Your assignment> Across the entries that follow, count each line holding "https" and state the total alone.

Records to use>

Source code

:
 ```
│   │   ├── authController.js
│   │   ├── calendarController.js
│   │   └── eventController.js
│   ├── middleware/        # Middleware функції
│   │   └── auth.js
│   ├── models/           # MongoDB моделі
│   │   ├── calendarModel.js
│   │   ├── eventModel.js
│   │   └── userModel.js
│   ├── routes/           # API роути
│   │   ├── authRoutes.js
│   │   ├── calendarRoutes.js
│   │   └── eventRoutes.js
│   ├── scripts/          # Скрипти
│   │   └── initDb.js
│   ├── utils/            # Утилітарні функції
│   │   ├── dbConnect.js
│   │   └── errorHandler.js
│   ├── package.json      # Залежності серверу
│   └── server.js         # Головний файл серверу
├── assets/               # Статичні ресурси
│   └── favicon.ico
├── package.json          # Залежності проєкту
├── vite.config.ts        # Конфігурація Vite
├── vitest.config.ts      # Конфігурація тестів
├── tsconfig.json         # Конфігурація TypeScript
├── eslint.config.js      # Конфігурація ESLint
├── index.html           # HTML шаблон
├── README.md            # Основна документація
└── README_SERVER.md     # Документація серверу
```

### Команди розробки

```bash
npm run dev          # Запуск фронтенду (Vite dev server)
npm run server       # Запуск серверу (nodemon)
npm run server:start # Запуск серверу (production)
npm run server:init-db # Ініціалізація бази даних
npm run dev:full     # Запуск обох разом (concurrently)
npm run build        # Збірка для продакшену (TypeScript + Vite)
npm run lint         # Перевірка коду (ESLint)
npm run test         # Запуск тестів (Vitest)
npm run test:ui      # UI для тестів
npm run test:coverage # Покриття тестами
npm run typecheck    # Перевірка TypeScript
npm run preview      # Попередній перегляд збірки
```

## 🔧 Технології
* * *
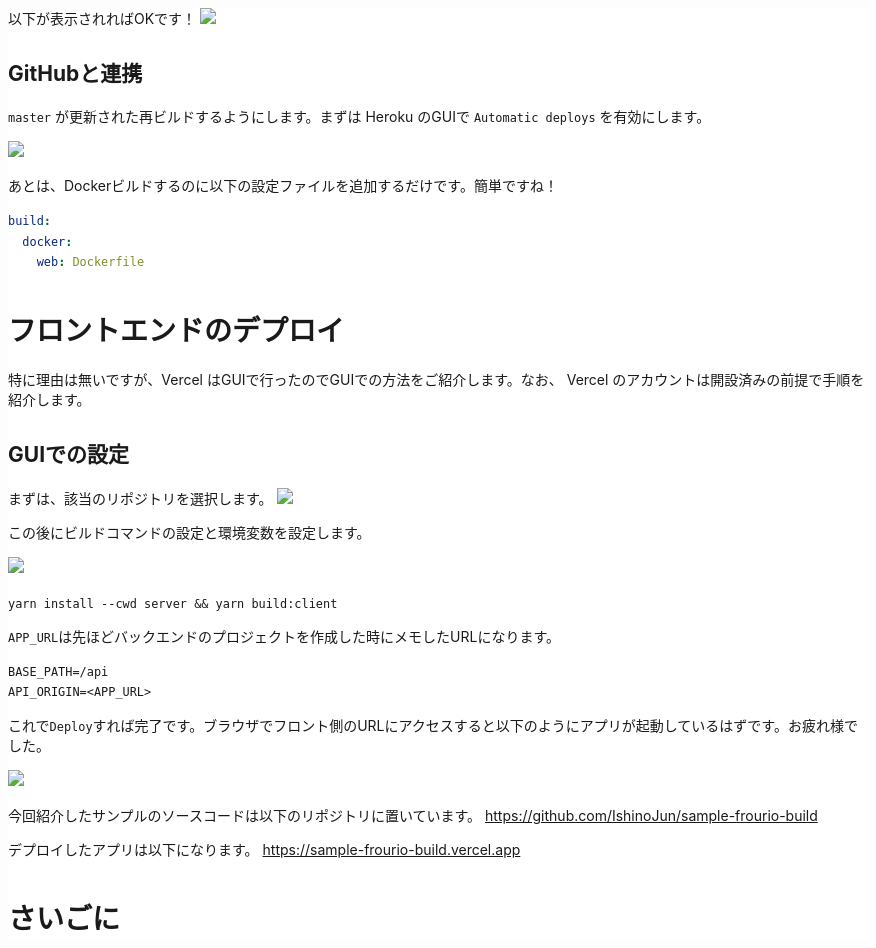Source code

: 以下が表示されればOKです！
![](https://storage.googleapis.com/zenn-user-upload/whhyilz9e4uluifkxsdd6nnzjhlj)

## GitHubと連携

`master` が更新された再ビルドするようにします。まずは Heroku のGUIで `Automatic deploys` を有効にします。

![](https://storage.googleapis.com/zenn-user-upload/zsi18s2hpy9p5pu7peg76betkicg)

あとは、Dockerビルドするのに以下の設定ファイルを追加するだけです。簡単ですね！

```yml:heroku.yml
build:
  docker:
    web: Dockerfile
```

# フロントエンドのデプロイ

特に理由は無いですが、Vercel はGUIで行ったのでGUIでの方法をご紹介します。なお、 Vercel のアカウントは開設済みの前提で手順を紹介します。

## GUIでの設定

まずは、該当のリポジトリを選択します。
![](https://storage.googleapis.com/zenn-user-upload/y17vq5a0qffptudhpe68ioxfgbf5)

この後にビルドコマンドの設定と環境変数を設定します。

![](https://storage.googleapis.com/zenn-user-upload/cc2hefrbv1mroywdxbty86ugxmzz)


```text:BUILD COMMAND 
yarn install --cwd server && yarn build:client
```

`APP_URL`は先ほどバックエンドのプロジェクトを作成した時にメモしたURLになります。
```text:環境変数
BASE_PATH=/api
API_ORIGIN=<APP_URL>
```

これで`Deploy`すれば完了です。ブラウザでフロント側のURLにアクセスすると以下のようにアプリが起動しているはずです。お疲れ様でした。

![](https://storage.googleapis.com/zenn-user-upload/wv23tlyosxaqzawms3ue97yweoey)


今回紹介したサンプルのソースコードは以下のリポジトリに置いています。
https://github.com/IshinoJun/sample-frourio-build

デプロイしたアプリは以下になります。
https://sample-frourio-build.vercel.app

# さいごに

Exercise result> 7